Situated 94 m from the source, this station was built to carry out experiments with ~1 micron spatial resolution. EH3 has its own dedicated optical systems (OH2) offering a range of focussing methods. The diffractometer, has movement in x, y, z, θ, and ω and on it is mounted a sample stage with movement in x, y, z, rx & ry and a variety of permanently mounted detector systems, in order to allow the rapid switching between different experimental configurations, as well as simultaneous use of some detectors. The detectors available are:

  • Dectris Eiger2 X CdTe 4M
  • Near field FReLoN camera (white beam detector)
  • Near field FReLoN camera with lenses
  • Far field FReLoN camera
  • Fluoresence detector

This hutch was originally constructed in a collaborative project with the Synchrotron Working Group, at Risø National Laboratory, in order to make 3-dimensionally resolved measurements examining strain and texture. These measurements are possible during in-situ experiments on thermally or mechanically loaded samples as well as strain analysis with sub-micron resolution near surfaces and grain boundaries.

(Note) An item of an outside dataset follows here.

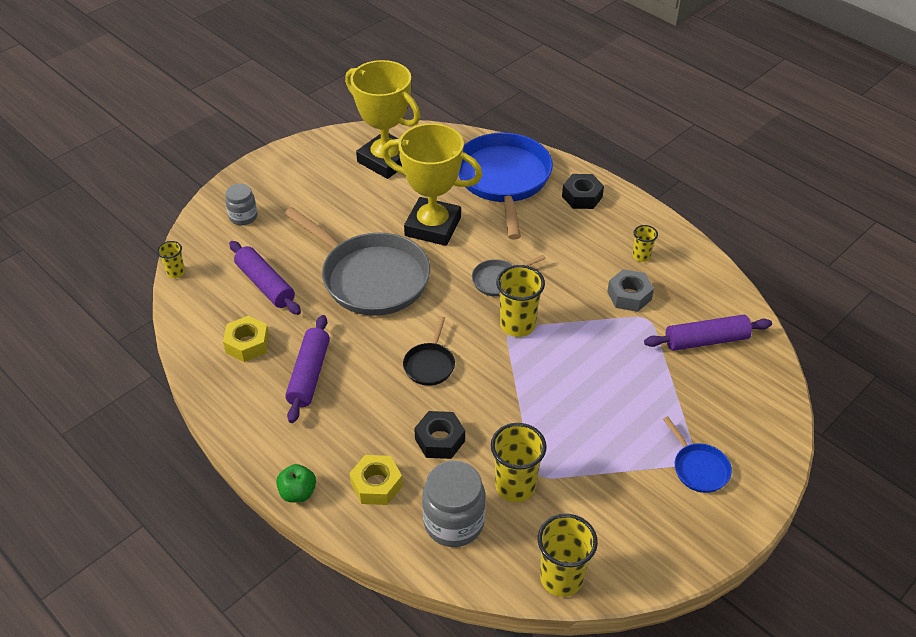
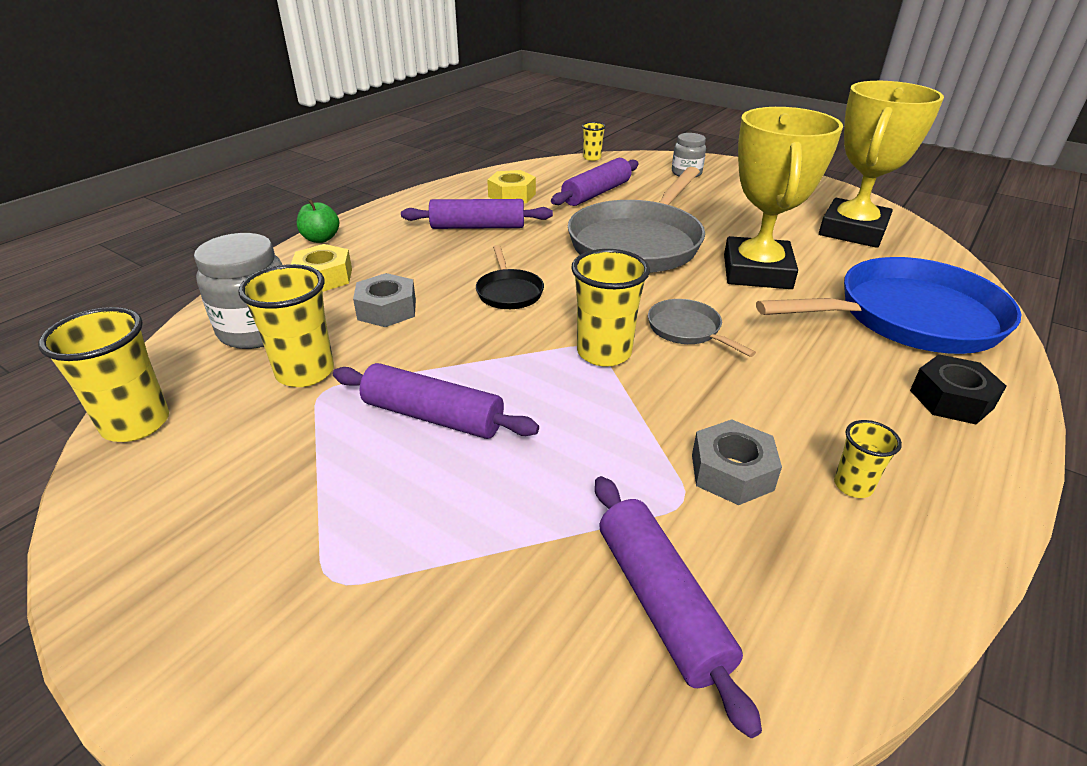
camera: 80 degrees right, 10 degrees down
black pan [403,316,455,386] -> black pan turned 105 degrees counterclockwise [476,245,544,309]
black nut [414,411,465,459] -> grey nut [353,273,416,327]
blue pan [663,416,732,493] -> none
none -> purple rolling pin [333,363,539,439]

Currently, a brief description of the beamline and of some of our recent research activities can be found in the web pages of our major collaborator, the Risø National Laboratory.

3DXRD station

The experimental station is built around a Huber diffractometer with a vertical rotation axis. There is a base tilt to allow topo-tomography scans (around the scattering vector) and a heavy duty “motorized goniometer” sample stage. The run out of the rotation axis is about 0.8 μm, this is compatible with the focal spot sizes that are typically 1-2 µm.  Granite translations are used to align and scan the diffractometer in the beam, and a granite gantry system holds a suite of ESRF Frelon based imaging and diffraction detectors. Cryostream and furnace sample environments can be used with this station and there are two in-situ loading devices. A twin-screw load frame from ADMET offers tension and compression to 5kN, and a dedicated “NaNoX” rig was developed for DCT experiments which require a very short sample-detector distance.

Nanofocus station

A dedicated instrument has been commissioned to exploit high-energy submicron focal spot sizes from silicon compound refractive lenses. The mechanical performance is able to match the X-ray beam size and it is possible to bring a sub-micron sized crystal onto the rotation axis and collect data during a rotation scan. A hexapod is installed on top of the rotation axis for sample positioning and aligning thin film samples so they are parallel to the X-ray beam. A piezo stage is used for sample positioning and rapid scanning. The rotation axis offers extremely good mechanical performance with a measured run out for the complete system of 40 nm at the sample position. In order to allow continuous sample rotation an electrical slip ring is installed to control the hexapod and piezo stage that are mounted above the rotation axis.